#### [Excerpted passage]
━━━━━━━━━━━━━━━━━━━━

[systemd-devel] [PATCHSET RE-RESEND] update unified hierarchy support

Zbigniew Jędrzejewski-Szmek zbyszek at in.waw.pl
Sat Mar 26 15:41:59 UTC 2016


Hi,

we've moved the development of systemd to github, it's best
to open pull requests there.
I uploaded your patches as https://github.com/systemd/systemd/pull/2902.
Let's discuss things there.

Zbyszek

On Fri, Mar 25, 2016 at 02:34:00PM -0400, Tejun Heo wrote:
> (sorry, of course forgot to attach the patches)
> (bounced for not being subscribed, resending...)
> 
> Hello,
> 
> Unified hierarchy is available on the 4.5 kernel but there have been
> several updates.
> 
> 1. The __DEVEL__sane_behavior flag is gone.  Unified hierarchy is now
>    available as "cgroup2" filesystem type with its own super magic
>    number.
> 
> 2. "cgroup.populated" file is replaced with "populated" field of
>    "cgroup.events" file.
> 
> 3. A zombie task remains associated with the cgroup it was associated
>    with at the time of death instead of being moved immediately to
>    root.  This means that pid to unit lookup may return a slice if the
>    session or service unit the pid belonged to is already gone.
> 
> Three patches are attached addressing each of the above.
> 
> Thanks!
> 
> -- 
> tejun

> From 278a39f0a8fa34cd899c6a08e76626c987a4713e Mon Sep 17 00:00:00 2001
> From: Tejun Heo <htejun at fb.com>
> Date: Fri, 25 Mar 2016 11:38:50 -0400
> Subject: [PATCH 1/3] core: update unified hierarchy support
> 
> Unified hierarchy is official as of Linux v4.5 and now available through a new
> filesystem type, cgroup2, with its own super magic.  Update mount logic
> accordingly.
> 
> Signed-off-by: Tejun Heo <htejun at fb.com>
> ---
>  src/basic/cgroup-util.c | 2 +-
>  src/basic/missing.h     | 4 ++++
>  src/core/mount-setup.c  | 2 +-
>  3 files changed, 6 insertions(+), 2 deletions(-)
> 
> diff --git a/src/basic/cgroup-util.c b/src/basic/cgroup-util.c
> index 56c1fca..5124b5b 100644
> --- a/src/basic/cgroup-util.c
> +++ b/src/basic/cgroup-util.c
> @@ -2129,7 +2129,7 @@ int cg_unified(void) {
>          if (statfs("/sys/fs/cgroup/", &fs) < 0)
>                  return -errno;
>  
> -        if (F_TYPE_EQUAL(fs.f_type, CGROUP_SUPER_MAGIC))
> +        if (F_TYPE_EQUAL(fs.f_type, CGROUP2_SUPER_MAGIC))
>                  unified_cache = true;
>          else if (F_TYPE_EQUAL(fs.f_type, TMPFS_MAGIC))

━━━━━━━━━━━━━━━━━━━━

#### [Data section]
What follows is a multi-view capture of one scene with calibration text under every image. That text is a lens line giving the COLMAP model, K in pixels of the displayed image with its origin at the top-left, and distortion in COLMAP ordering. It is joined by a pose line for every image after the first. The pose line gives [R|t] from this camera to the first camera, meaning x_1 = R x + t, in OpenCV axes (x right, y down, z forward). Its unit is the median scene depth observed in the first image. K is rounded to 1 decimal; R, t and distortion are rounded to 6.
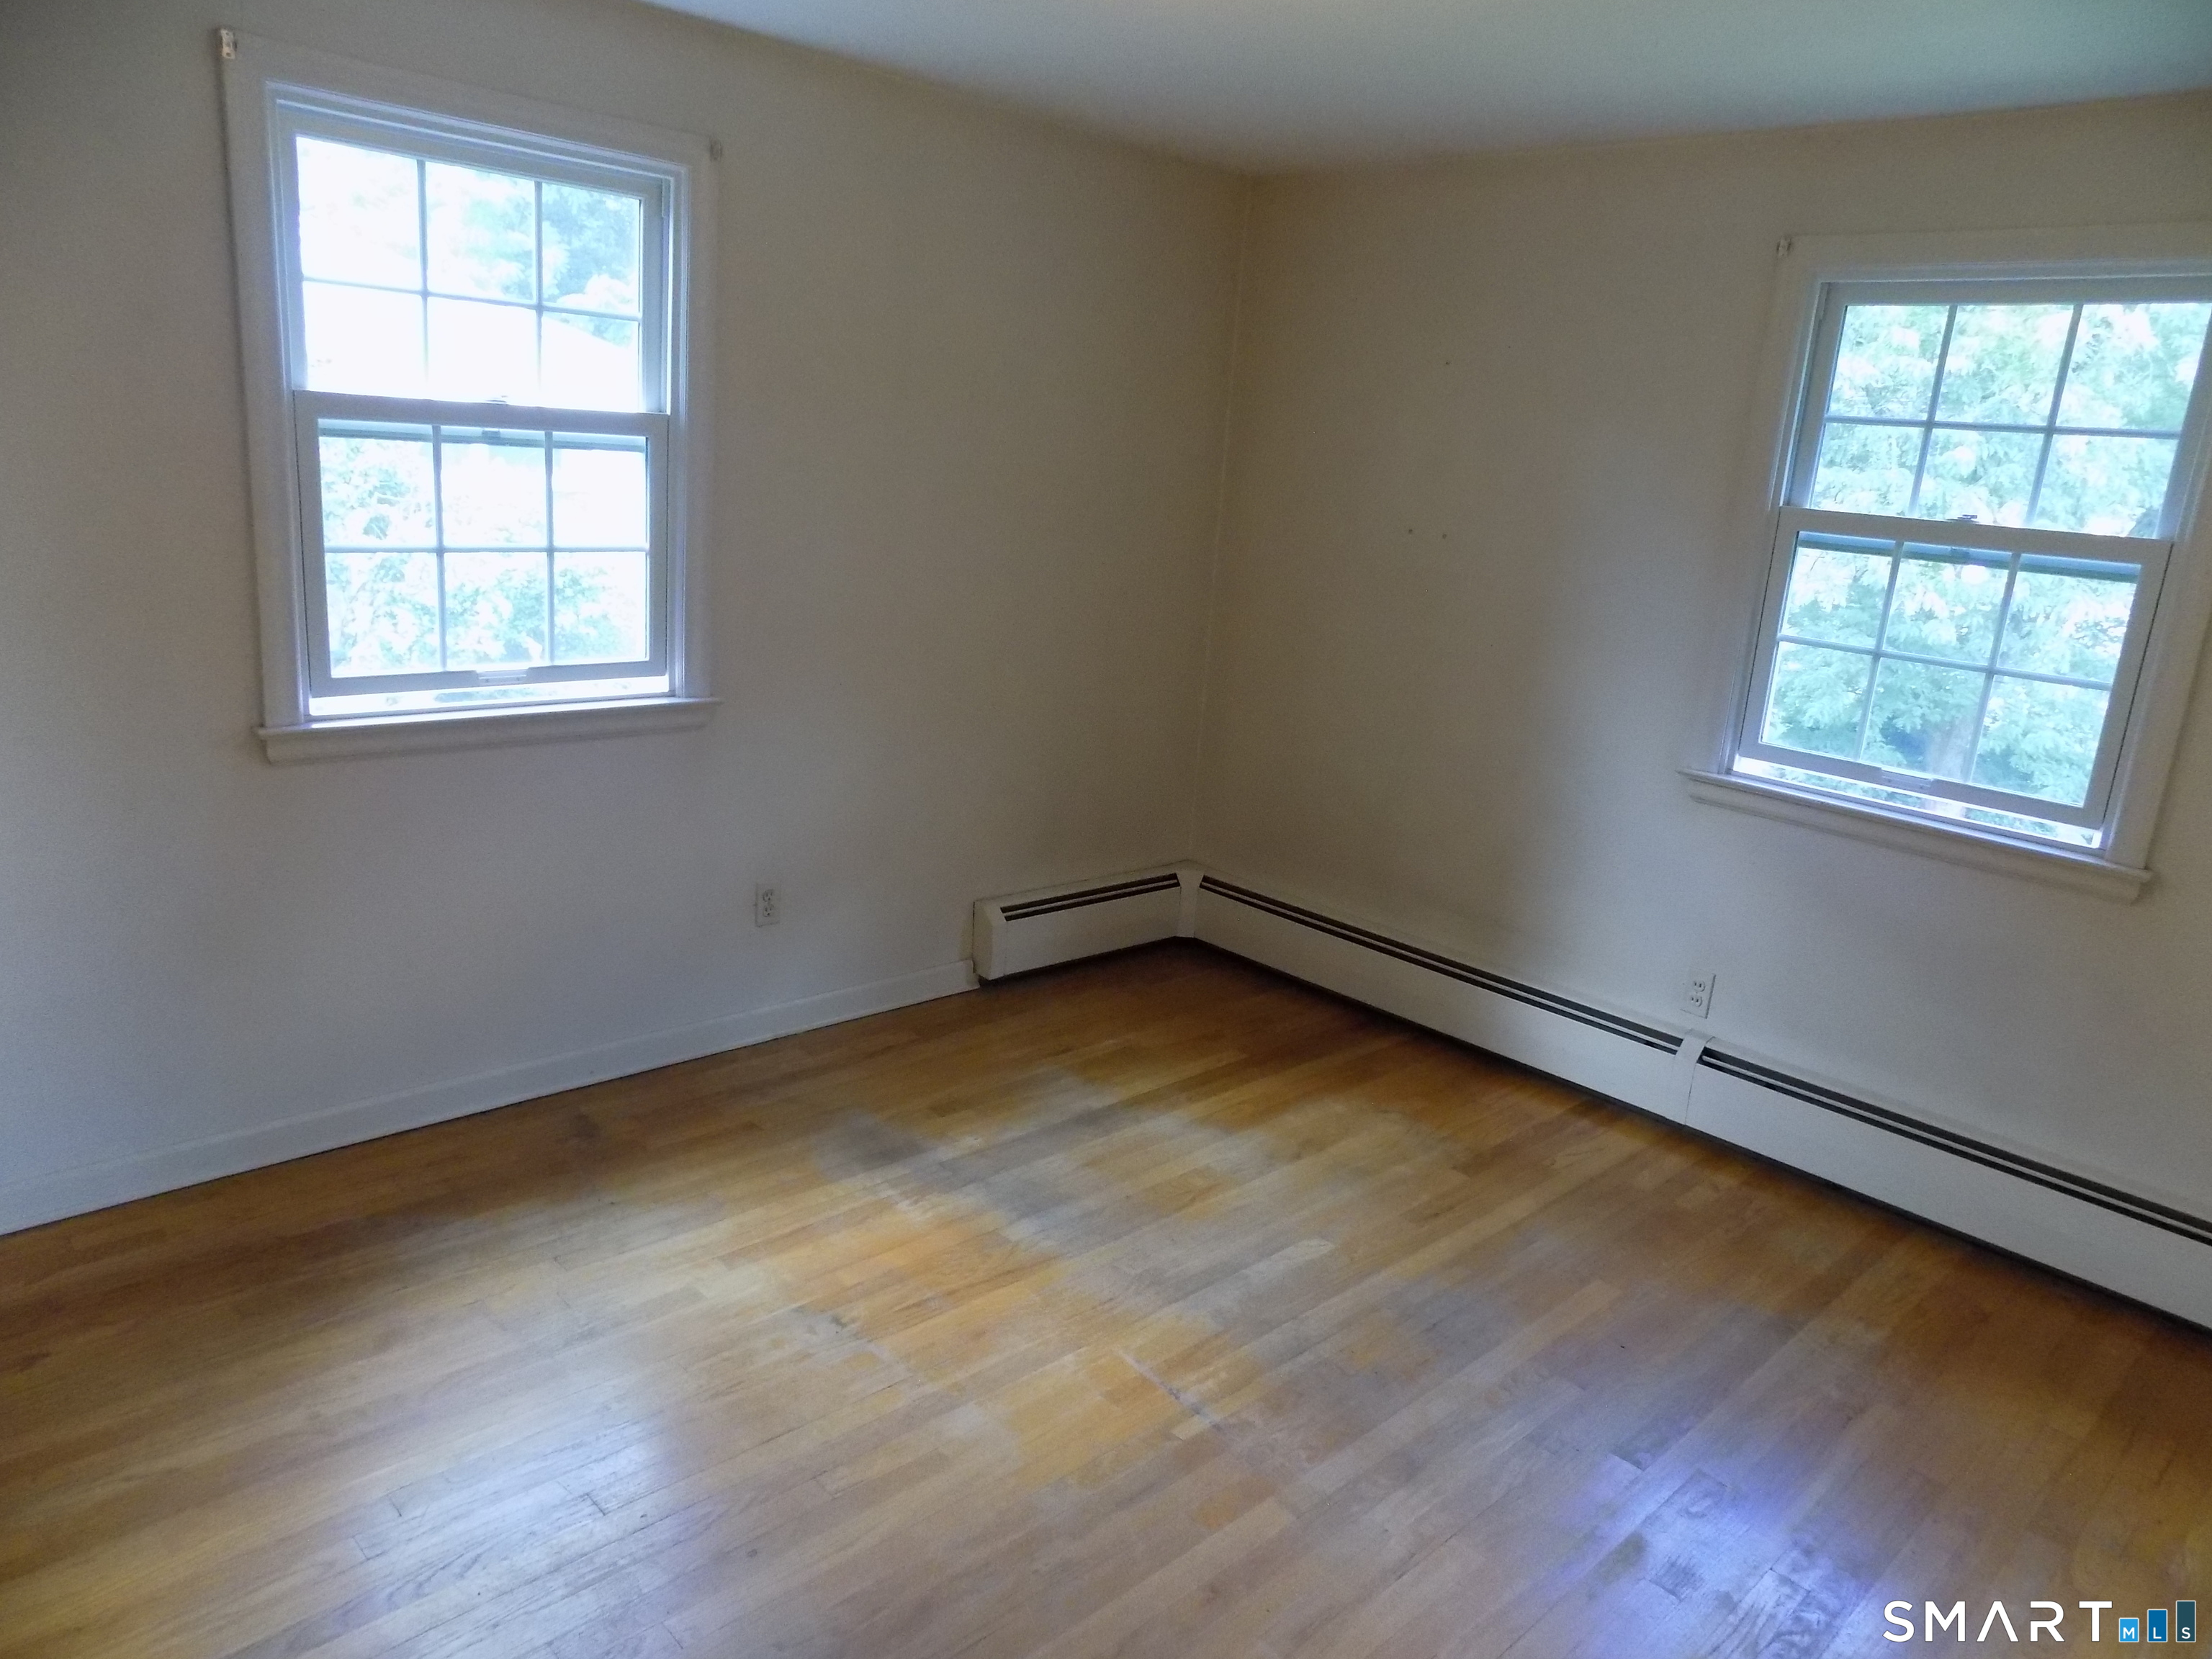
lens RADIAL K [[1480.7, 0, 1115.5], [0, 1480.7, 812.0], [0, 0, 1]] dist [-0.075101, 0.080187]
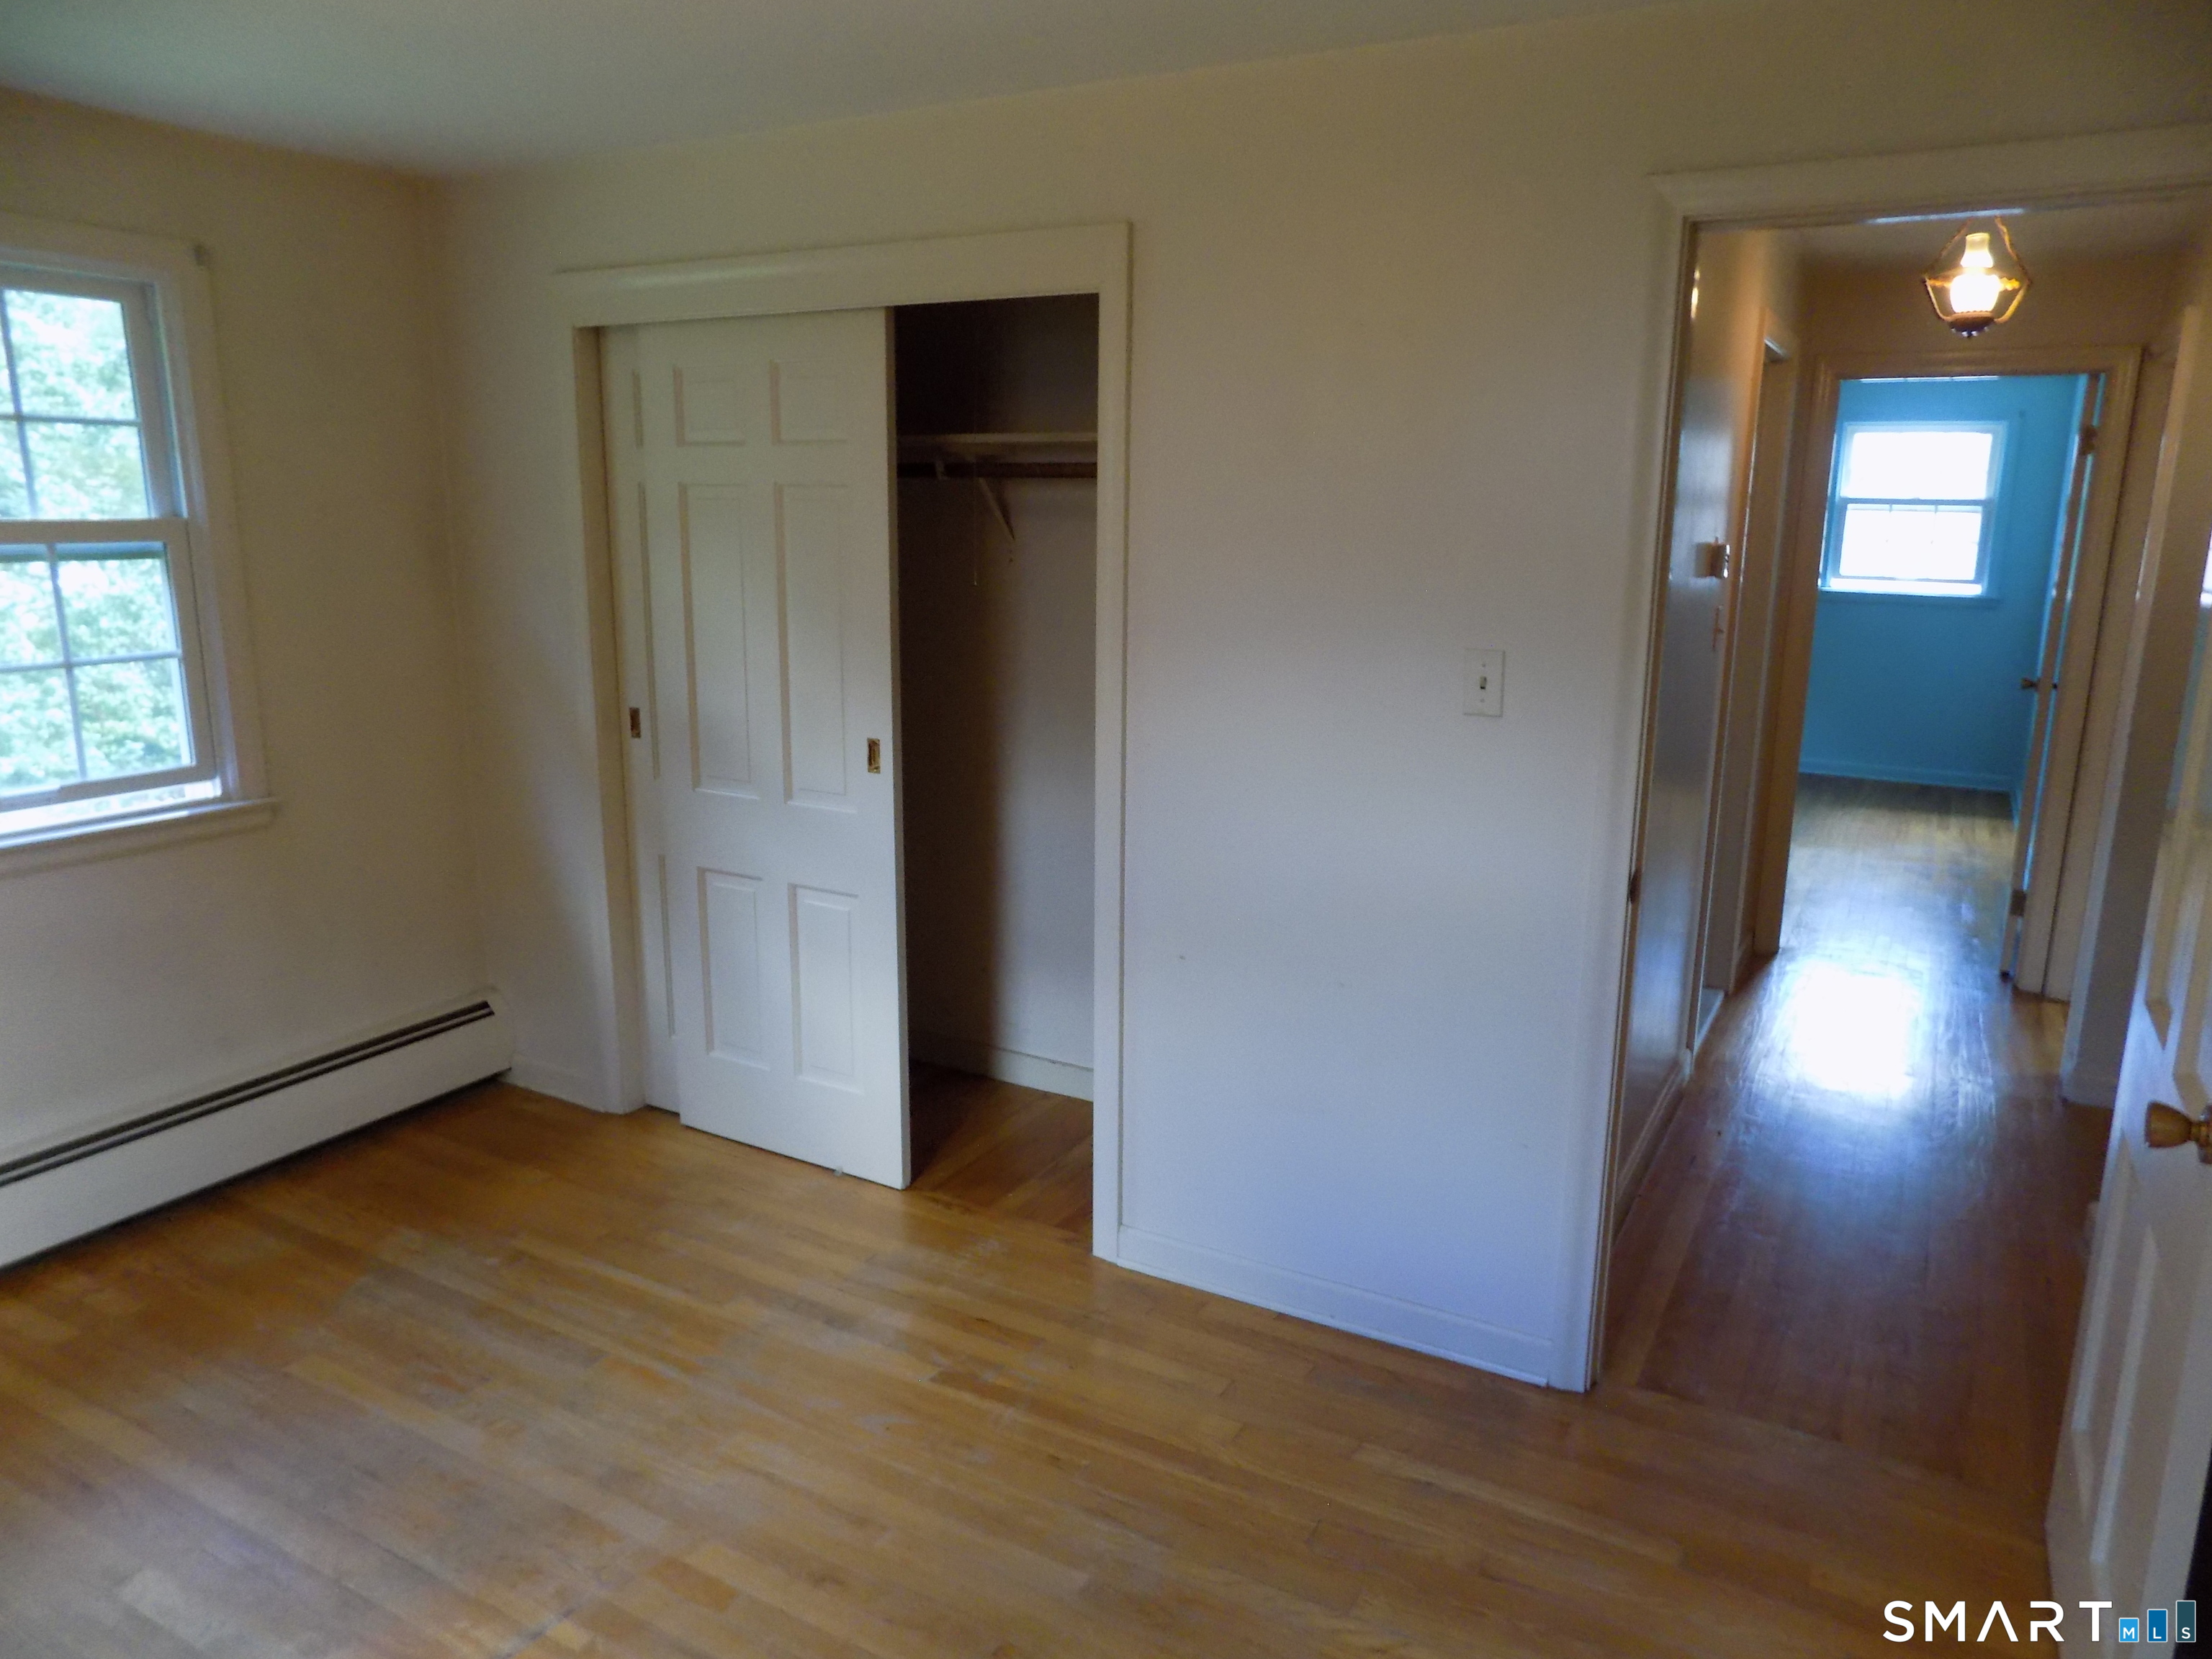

━━━━━━━━━━━━━━━━━━━━

#### [Task list]
A. In the systemd mailing-list post, what filesystem type now provides unified hierarchy?
B. From the systemd mailing-list post, write out the stretch from "On Fri, Mar" through "being subscribed, resending...)", switching "subscribed" to "registered".
C. Pick up the systemd mailing-list post after its last line and carry it on.

#### [Expected outputs]
A. It is available as the "cgroup2" filesystem type.

B.
On Fri, Mar 25, 2016 at 02:34:00PM -0400, Tejun Heo wrote:
> (sorry, of course forgot to attach the patches)
> (bounced for not being registered, resending...)

C.
>                  unified_cache = false;
> diff --git a/src/basic/missing.h b/src/basic/missing.h
> index 034e334..66cd592 100644
> --- a/src/basic/missing.h
> +++ b/src/basic/missing.h
> @@ -437,6 +437,10 @@ struct btrfs_ioctl_quota_ctl_args {
>  #define CGROUP_SUPER_MAGIC 0x27e0eb
>  #endif
>  
> +#ifndef CGROUP2_SUPER_MAGIC
> +#define CGROUP2_SUPER_MAGIC 0x63677270
> +#endif
> +
>  #ifndef TMPFS_MAGIC
>  #define TMPFS_MAGIC 0x01021994
>  #endif
> diff --git a/src/core/mount-setup.c b/src/core/mount-setup.c
> index de1a361..32fe51c 100644
> --- a/src/core/mount-setup.c
> +++ b/src/core/mount-setup.c
> @@ -94,7 +94,7 @@ static const MountPoint mount_table[] = {
>  #endif
>          { "tmpfs",       "/run",                      "tmpfs",      "mode=755",                MS_NOSUID|MS_NODEV|MS_STRICTATIME,
>            NULL,          MNT_FATAL|MNT_IN_CONTAINER },
> -        { "cgroup",      "/sys/fs/cgroup",            "cgroup",     "__DEVEL__sane_behavior",  MS_NOSUID|MS_NOEXEC|MS_NODEV,
> +        { "cgroup",      "/sys/fs/cgroup",            "cgroup2",    NULL,                      MS_NOSUID|MS_NOEXEC|MS_NODEV,
>            cg_is_unified_wanted, MNT_FATAL|MNT_IN_CONTAINER },
>          { "tmpfs",       "/sys/fs/cgroup",            "tmpfs",      "mode=755",                MS_NOSUID|MS_NOEXEC|MS_NODEV|MS_STRICTATIME,
>            cg_is_legacy_wanted, MNT_FATAL|MNT_IN_CONTAINER },
> -- 
> 2.5.5
> 

> From 0fed0c3cdebe72557db528572ed2c531e32e7d5a Mon Sep 17 00:00:00 2001
> From: Tejun Heo <htejun at fb.com>
> Date: Fri, 25 Mar 2016 11:38:50 -0400
> Subject: [PATCH 2/3] core: update populated event handling in unified
>  hierarchy
> 
> Earlier during the development of unified hierarchy, the populated event was
> reported through by the dedicated "cgroup.populated" file; however, the
> interface was updated so that it's reported through the "populated" field of
> "cgroup.events" file.  Update populated event handling logic accordingly.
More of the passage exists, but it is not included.